SOCIAL. Firmin AYESSA a volé ma pension de retraite

Les retraités congolais se sont surnommé les « mal traités ». Depuis plusieurs mois, l’Etat ne verse plus les pensions. Abandonnés à leur triste sort, ces hommes et ces femmes implorent en vain les autorités, afin de faire bouillir les marmites à l’occasion des fêtes de fin d’année. Alors que DSN s’adressant le 23 décembre 2020 aux parlementaires réunis en congrès a déclaré que « les bourses des étudiants comme les pensions de retraites sont des créances exigibles à l’Etat« , les concernés se retrouvent face au mutisme du gouvernement.

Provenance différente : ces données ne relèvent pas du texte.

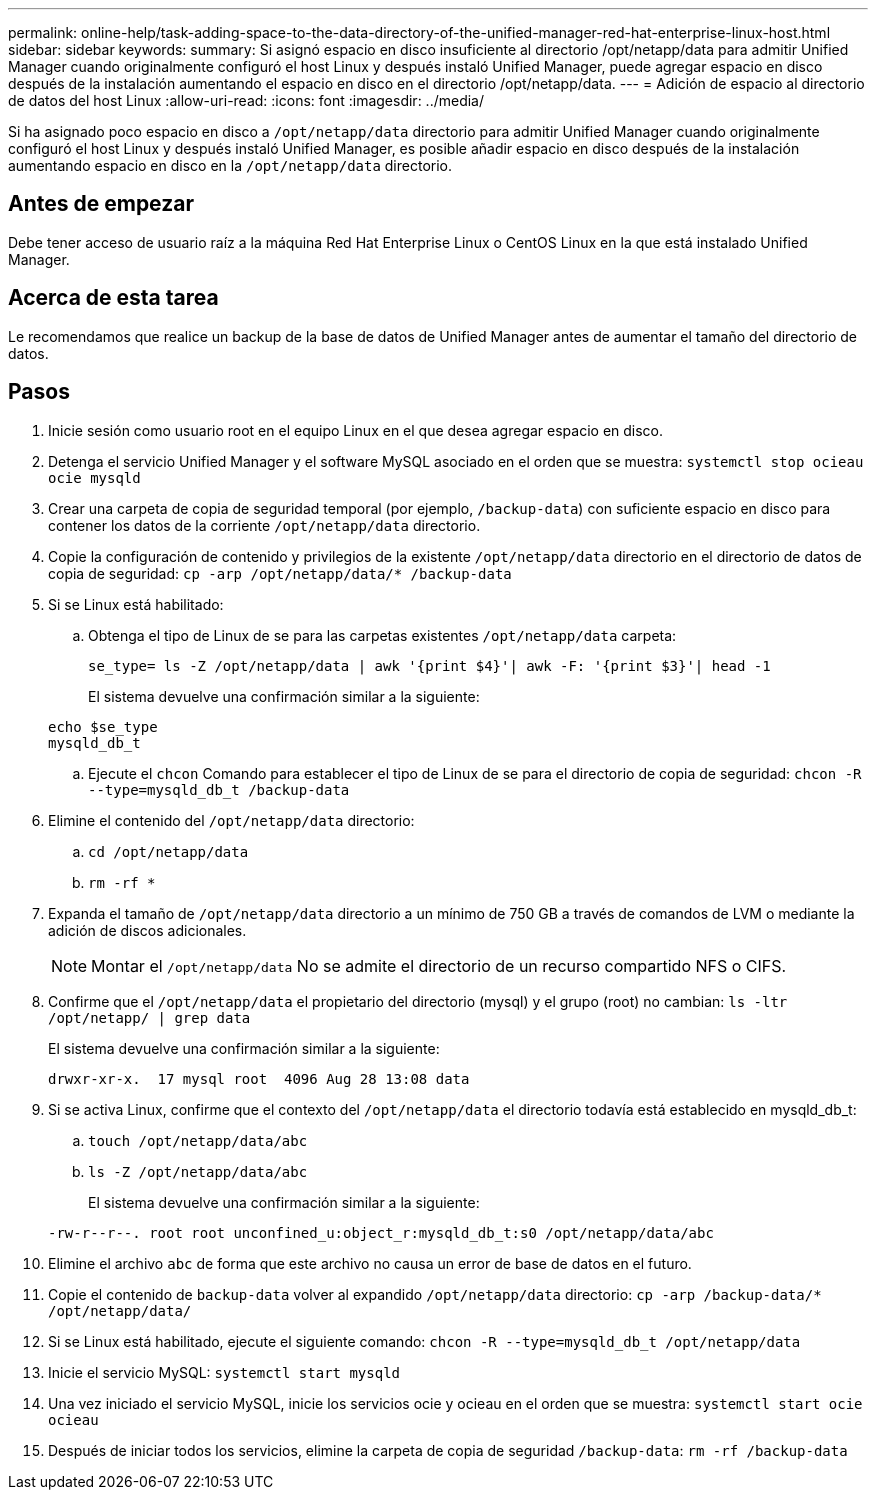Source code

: ---
permalink: online-help/task-adding-space-to-the-data-directory-of-the-unified-manager-red-hat-enterprise-linux-host.html 
sidebar: sidebar 
keywords:  
summary: Si asignó espacio en disco insuficiente al directorio /opt/netapp/data para admitir Unified Manager cuando originalmente configuró el host Linux y después instaló Unified Manager, puede agregar espacio en disco después de la instalación aumentando el espacio en disco en el directorio /opt/netapp/data. 
---
= Adición de espacio al directorio de datos del host Linux
:allow-uri-read: 
:icons: font
:imagesdir: ../media/


[role="lead"]
Si ha asignado poco espacio en disco a `/opt/netapp/data` directorio para admitir Unified Manager cuando originalmente configuró el host Linux y después instaló Unified Manager, es posible añadir espacio en disco después de la instalación aumentando espacio en disco en la `/opt/netapp/data` directorio.



== Antes de empezar

Debe tener acceso de usuario raíz a la máquina Red Hat Enterprise Linux o CentOS Linux en la que está instalado Unified Manager.



== Acerca de esta tarea

Le recomendamos que realice un backup de la base de datos de Unified Manager antes de aumentar el tamaño del directorio de datos.



== Pasos

. Inicie sesión como usuario root en el equipo Linux en el que desea agregar espacio en disco.
. Detenga el servicio Unified Manager y el software MySQL asociado en el orden que se muestra: `systemctl stop ocieau ocie mysqld`
. Crear una carpeta de copia de seguridad temporal (por ejemplo, `/backup-data`) con suficiente espacio en disco para contener los datos de la corriente `/opt/netapp/data` directorio.
. Copie la configuración de contenido y privilegios de la existente `/opt/netapp/data` directorio en el directorio de datos de copia de seguridad: `cp -arp /opt/netapp/data/* /backup-data`
. Si se Linux está habilitado:
+
.. Obtenga el tipo de Linux de se para las carpetas existentes `/opt/netapp/data` carpeta:
+
`se_type= ls -Z /opt/netapp/data | awk '{print $4}'| awk -F: '{print $3}'| head -1`

+
El sistema devuelve una confirmación similar a la siguiente:

+
[listing]
----
echo $se_type
mysqld_db_t
----
.. Ejecute el `chcon` Comando para establecer el tipo de Linux de se para el directorio de copia de seguridad: `chcon -R --type=mysqld_db_t /backup-data`


. Elimine el contenido del `/opt/netapp/data` directorio:
+
.. `cd /opt/netapp/data`
.. `rm -rf *`


. Expanda el tamaño de `/opt/netapp/data` directorio a un mínimo de 750 GB a través de comandos de LVM o mediante la adición de discos adicionales.
+
[NOTE]
====
Montar el `/opt/netapp/data` No se admite el directorio de un recurso compartido NFS o CIFS.

====
. Confirme que el `/opt/netapp/data` el propietario del directorio (mysql) y el grupo (root) no cambian: `ls -ltr /opt/netapp/ | grep data`
+
El sistema devuelve una confirmación similar a la siguiente:

+
[listing]
----
drwxr-xr-x.  17 mysql root  4096 Aug 28 13:08 data
----
. Si se activa Linux, confirme que el contexto del `/opt/netapp/data` el directorio todavía está establecido en mysqld_db_t:
+
.. `touch /opt/netapp/data/abc`
.. `ls -Z /opt/netapp/data/abc`
+
El sistema devuelve una confirmación similar a la siguiente:

+
[listing]
----
-rw-r--r--. root root unconfined_u:object_r:mysqld_db_t:s0 /opt/netapp/data/abc
----


. Elimine el archivo `abc` de forma que este archivo no causa un error de base de datos en el futuro.
. Copie el contenido de `backup-data` volver al expandido `/opt/netapp/data` directorio: `cp -arp /backup-data/* /opt/netapp/data/`
. Si se Linux está habilitado, ejecute el siguiente comando: `chcon -R --type=mysqld_db_t /opt/netapp/data`
. Inicie el servicio MySQL: `systemctl start mysqld`
. Una vez iniciado el servicio MySQL, inicie los servicios ocie y ocieau en el orden que se muestra: `systemctl start ocie ocieau`
. Después de iniciar todos los servicios, elimine la carpeta de copia de seguridad `/backup-data`: `rm -rf /backup-data`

En cette fin d’année 2020, j’ai une pensée pour les fonctionnaires retraités, donc nos ainés. Et voici 30 mois que l’état congolais se moque d’eux. Pour certains, pas un seul versement, c’est du jamais vu. Pour d’autres, ils sont sur le chemin de croix. De la constitution de dossiers à la délivrance du carnet de pension. Ce parcours dure 3 ans et plus. La faute à personne. C’est le système qui veut ça. La génération de 1965 à 1970 arrive d’ici quelques années à la retraite avec la boule au ventre, la peur de devenir des mendiants de la société. Le gouvernement a nommé Firmin AYESSA, retraité lui-même et âgé de 69 ans, pour trouver des solutions rapides à la situation des retraités. Deux évidences s’imposent à notre analyse : Firmin AYESSA n’a la capacité de mener la reforme de retraite à bien. Ne peut rien faire pour le fonctionnaire congolais et constitue un frein à l’émancipation ou à l’épanouissement du travailleur congolais. Par contre, Firmin AYESSA ne peut pas nier qu’il a volé l’argent du contribuable congolais et donc des fonctionnaires retraités, ceux là qui cumulent plusieurs mois d’arriérés de pension impayée.

Firmin AYESSA a volé mon droit

Quel est ce fonctionnaire congolais, une fois admis à la retraite, ne manifeste pas une émotion devant ses collègues. C’est généralement un moment fort. Or souvent à ce moment là, le fonctionnaire retraité pleure dans l’âme, dans son intimité propre car devant lui se trouve la misère et la souffrance. Je me demande si Firmin AYESSA a pris conscience de la gravité de la situation dans le pays. Le droit du retraité est bafoué. Lui-même retraité de 69 ans a peur de faire valoir son droit. Par conséquent bien que fatigué et surtout médiocre, Firmin AYESSA n’a pas le courage de prendre un repos mérité à son âge.